Below are some records. Write out the line that contains "MA-981, status: Icebox -> Released" and all lines after it, exactly, but not the pictures.

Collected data
........
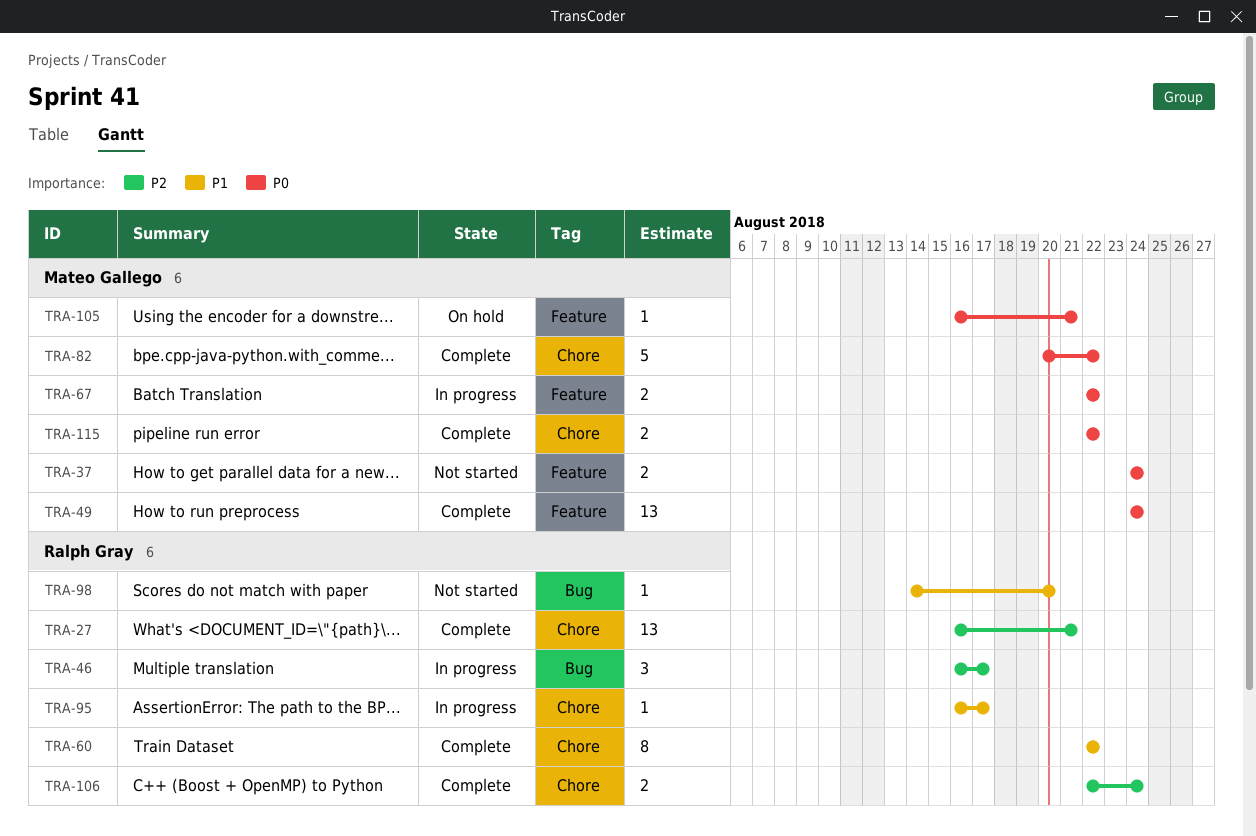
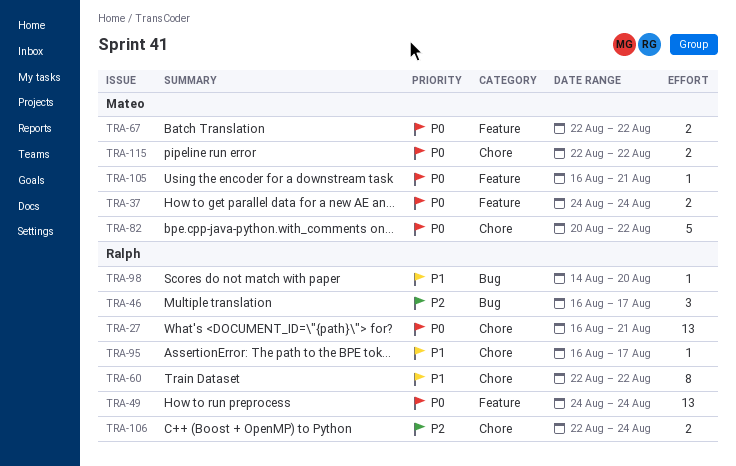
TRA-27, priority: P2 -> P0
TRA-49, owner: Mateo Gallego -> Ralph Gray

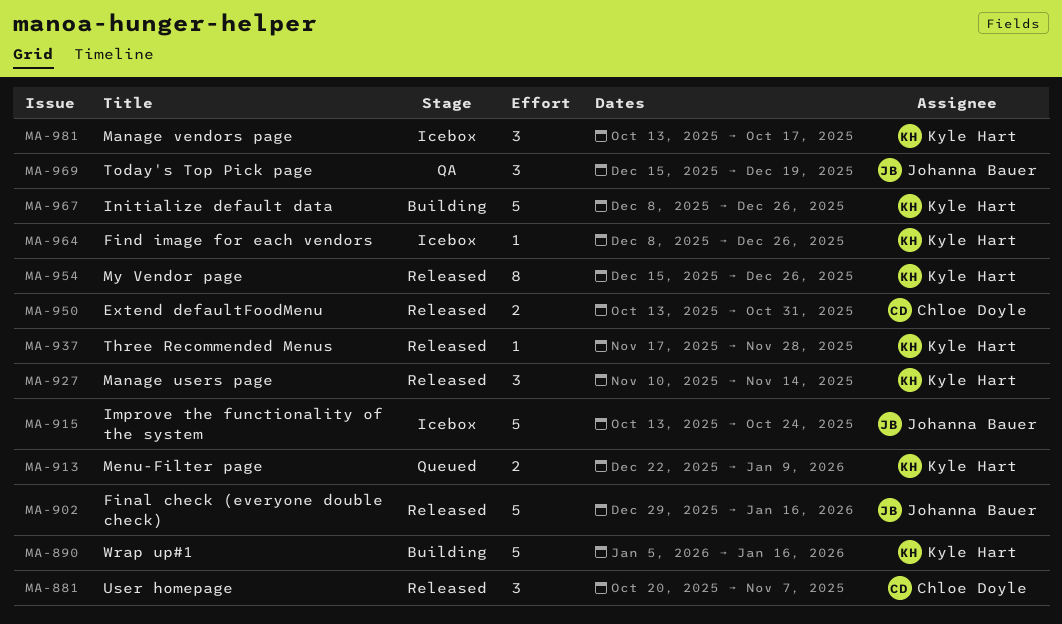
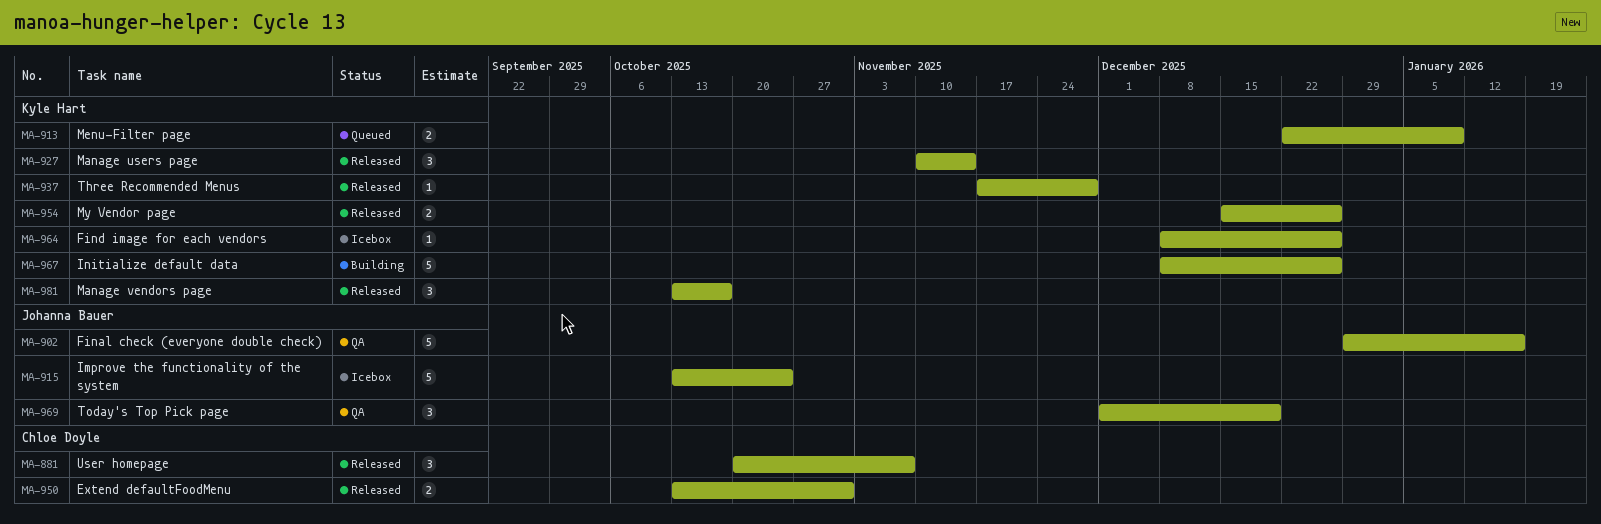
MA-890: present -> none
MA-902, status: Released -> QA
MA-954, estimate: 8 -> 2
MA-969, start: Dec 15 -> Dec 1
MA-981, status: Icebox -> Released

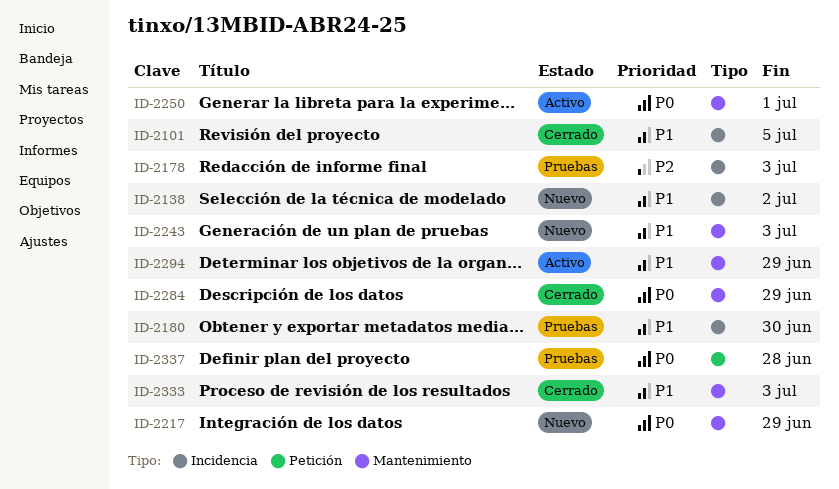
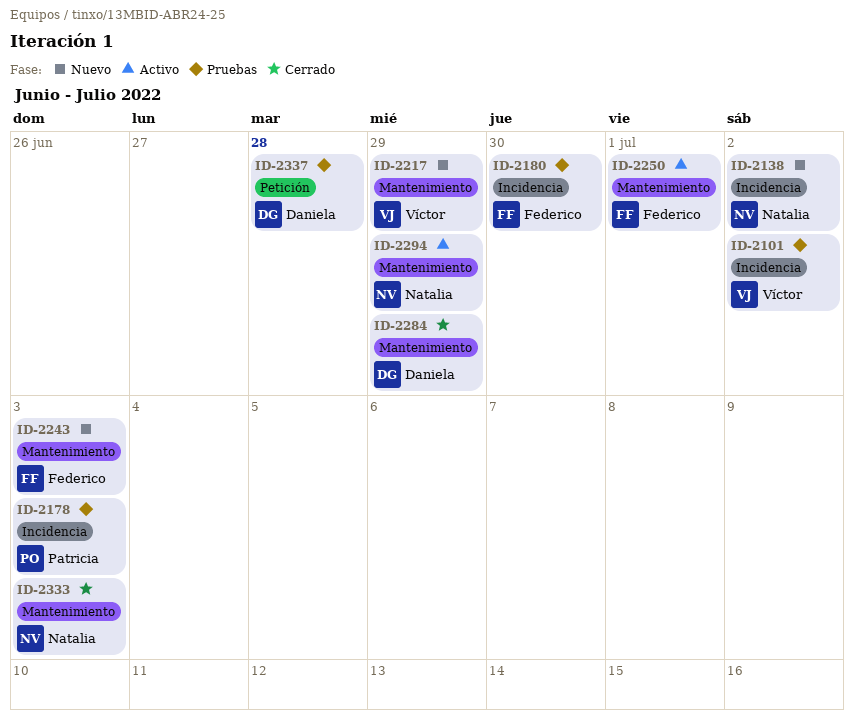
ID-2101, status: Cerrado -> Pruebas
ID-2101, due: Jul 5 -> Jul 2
........
Answer for this exercise:
MA-981, status: Icebox -> Released

ID-2101, status: Cerrado -> Pruebas
ID-2101, due: Jul 5 -> Jul 2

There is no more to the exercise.